Industrial chic necklace repair

Happy National Zipper Day!

How did I not know this?! It’s National Zipper Day in the United States, to commemorate the day the design for the zipper was patented in 1913. I should have saved yesterday’s zipper hack post for today!

Instead, I’ll write about another small project, this time to restore a fun necklace I was gifted a few years ago. The original chain was some kind of soft felt material, and it kept breaking with the slightest strain. I tied knots at each break until I realized the cord simply had to be replaced.

The trouble was, I didn’t have any suitable thread for it. So, it sat on my desk for over a month, and I finally decided to put it away yesterday. A few hours later, I was looking at my other half’s hack bicycle mechanic work in the apartment, and the stray piece of used shifter cable on the floor gave me an idea. As did the extra cable stops on the kitchen counter.

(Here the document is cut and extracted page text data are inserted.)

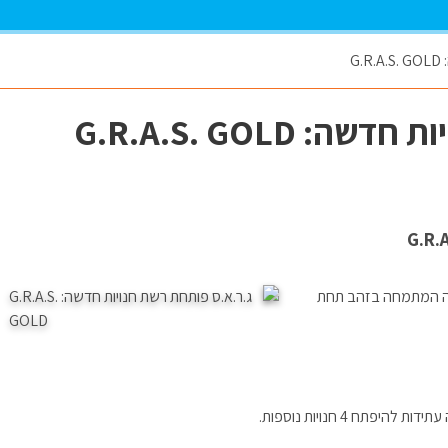
G
G.R.A.S. GOLD
שה המתמחה בזהב תחת
ח 4 חנויות נוספות.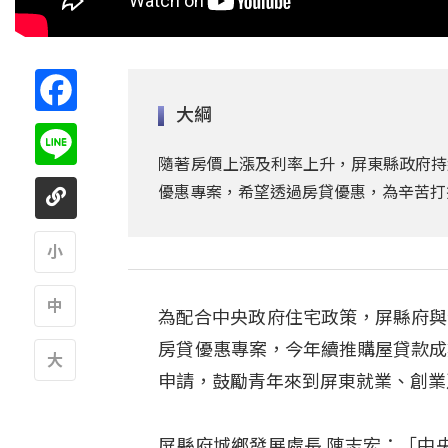
Facebook
大綱
Line
隨著房價上漲及利率上升，屏東縣政府持
優惠專案，希望透過房貸優惠，為辛苦打
A
為配合中央政府住宅政策，屏縣府與
A
房貸優惠專案，今年續推購屋貸款成
申請，鼓勵青年來到屏東就業、創業
A
屏縣府城鄉發展處長 陳志宏：「中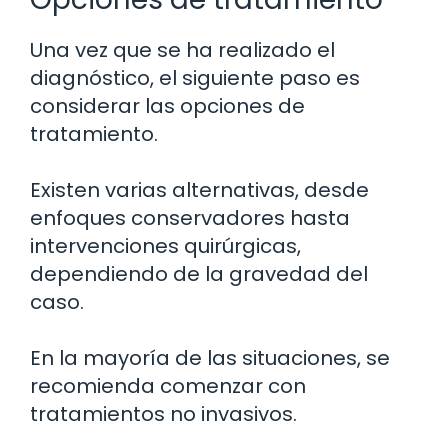
Una vez que se ha realizado el
diagnóstico, el siguiente paso es
considerar las opciones de
tratamiento.
Existen varias alternativas, desde
enfoques conservadores hasta
intervenciones quirúrgicas,
dependiendo de la gravedad del
caso.
En la mayoría de las situaciones, se
recomienda comenzar con
tratamientos no invasivos.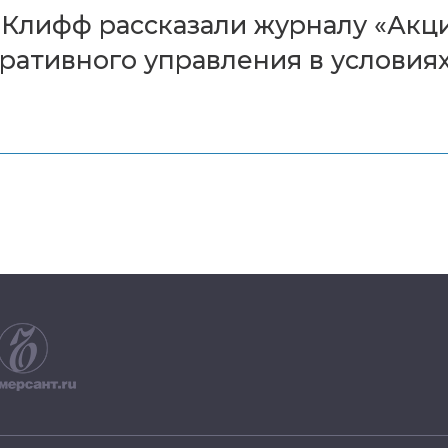
Клифф рассказали журналу «Акц
ативного управления в условиях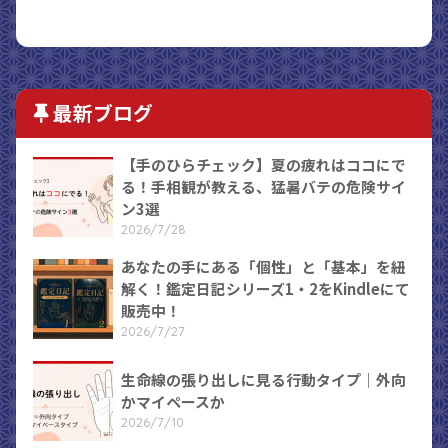
最新ブログ
【手のひらチェック】夏の疲れはココにで
る！手相観が教える、猛暑バテの危険サイ
ン3選
2026/7/28
あなたの手にある「個性」と「基本」を紐
解く！鑑定日記シリーズ1・2をKindleにて
販売中！
2026/7/27
生命線の張り出しに見る行動タイプ｜外向
かマイペースか
2026/7/10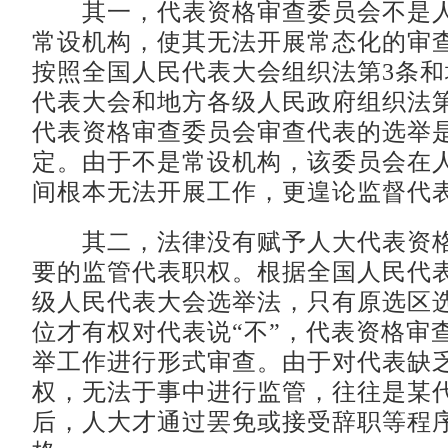
其一，代表资格审查委员会不是人
常设机构，使其无法开展常态化的审
按照全国人民代表大会组织法第3条
代表大会和地方各级人民政府组织法第
代表资格审查委员会审查代表的选举
定。由于不是常设机构，该委员会在
间根本无法开展工作，更遑论监督代
其二，法律没有赋予人大代表资格
要的监管代表职权。根据全国人民代
级人民代表大会选举法，只有原选区
位才有权对代表说“不”，代表资格审
举工作进行形式审查。由于对代表缺
权，无法于事中进行监管，往往是某
后，人大才通过罢免或接受辞职等程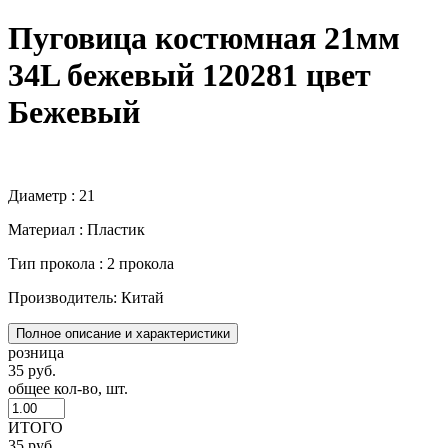
Пуговица костюмная 21мм
34L бежевый 120281 цвет
Бежевый
Диаметр : 21
Материал : Пластик
Тип прокола : 2 прокола
Производитель: Китай
Полное описание и характеристики
розница
35 руб.
общее кол-во, шт.
ИТОГО
35 руб.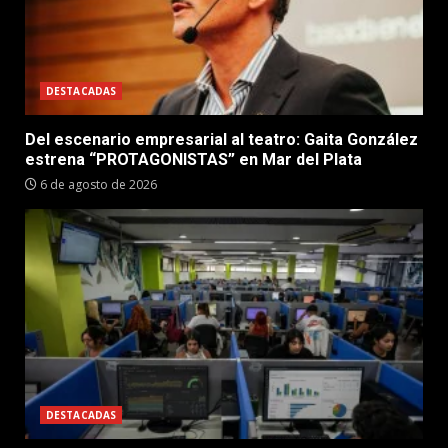
DESTACADAS
Del escenario empresarial al teatro: Gaita González
estrena “PROTAGONISTAS” en Mar del Plata
6 de agosto de 2026
DESTACADAS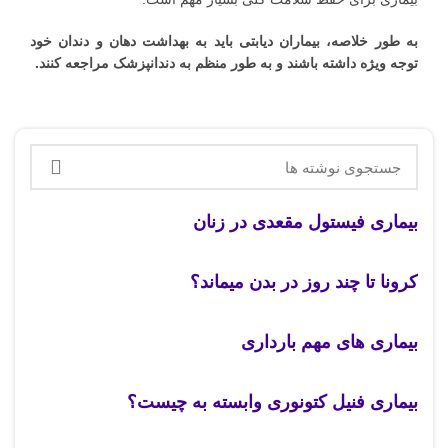
به طور خلاصه، بیماران دیابتی باید به بهداشت دهان و دندان خود
توجه ویژه داشته باشند و به طور منظم به دندانپزشک مراجعه کنند.
بیماری فیستول مقعدی در زنان
کرونا تا چند روز در بدن میماند؟
بیماری های مهم بارداری
بیماری فنیل کتونوری وابسته به چیست؟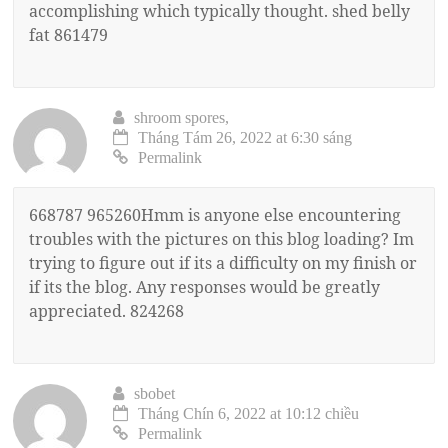
accomplishing which typically thought. shed belly
fat 861479
shroom spores,
Tháng Tám 26, 2022 at 6:30 sáng
Permalink
668787 965260Hmm is anyone else encountering
troubles with the pictures on this blog loading? Im
trying to figure out if its a difficulty on my finish or
if its the blog. Any responses would be greatly
appreciated. 824268
sbobet
Tháng Chín 6, 2022 at 10:12 chiều
Permalink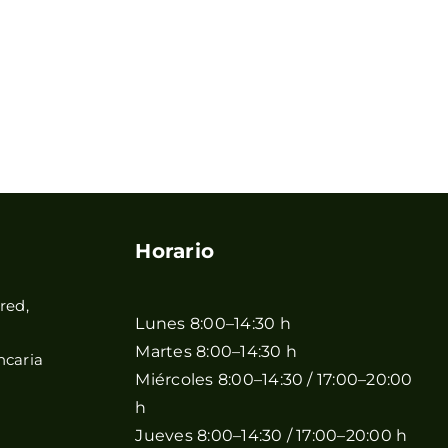
Horario
red,
Lunes 8:00–14:30 h
Martes 8:00–14:30 h
ncaria
Miércoles 8:00–14:30 / 17:00–20:00
h
Jueves 8:00–14:30 / 17:00–20:00 h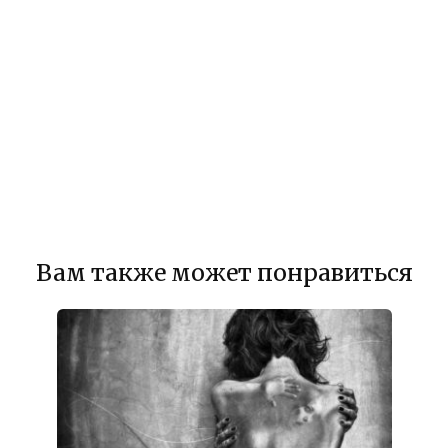
Вам также может понравиться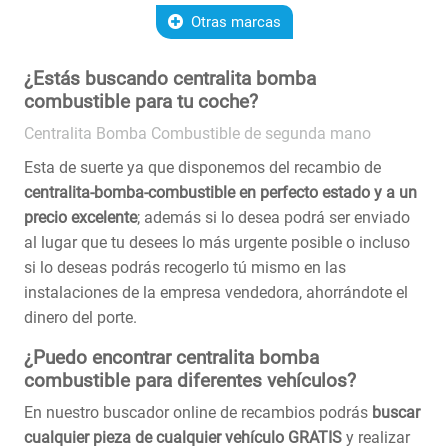
Otras marcas
¿Estás buscando centralita bomba
combustible para tu coche?
Centralita Bomba Combustible de segunda mano
Esta de suerte ya que disponemos del recambio de
centralita-bomba-combustible en perfecto estado y a un
precio excelente
; además si lo desea podrá ser enviado
al lugar que tu desees lo más urgente posible o incluso
si lo deseas podrás recogerlo tú mismo en las
instalaciones de la empresa vendedora, ahorrándote el
dinero del porte.
¿Puedo encontrar centralita bomba
combustible para diferentes vehículos?
En nuestro buscador online de recambios podrás
buscar
cualquier pieza de cualquier vehículo GRATIS
y realizar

I also remembered that I had some springs that I’d saved from retractable ballpoint pens, that could be used to maintain spacing between the larger, central piece and the smaller ones.

With these humble parts, I was able to restore—enhance, even?—the necklace. The exposed cable end had a cable end cap crimped onto it, and it disappears into a cable stop.

It all worked out.

I can wear it around my neck, or across my forehead and over my ears (but not for as long). Who says there’s only one way?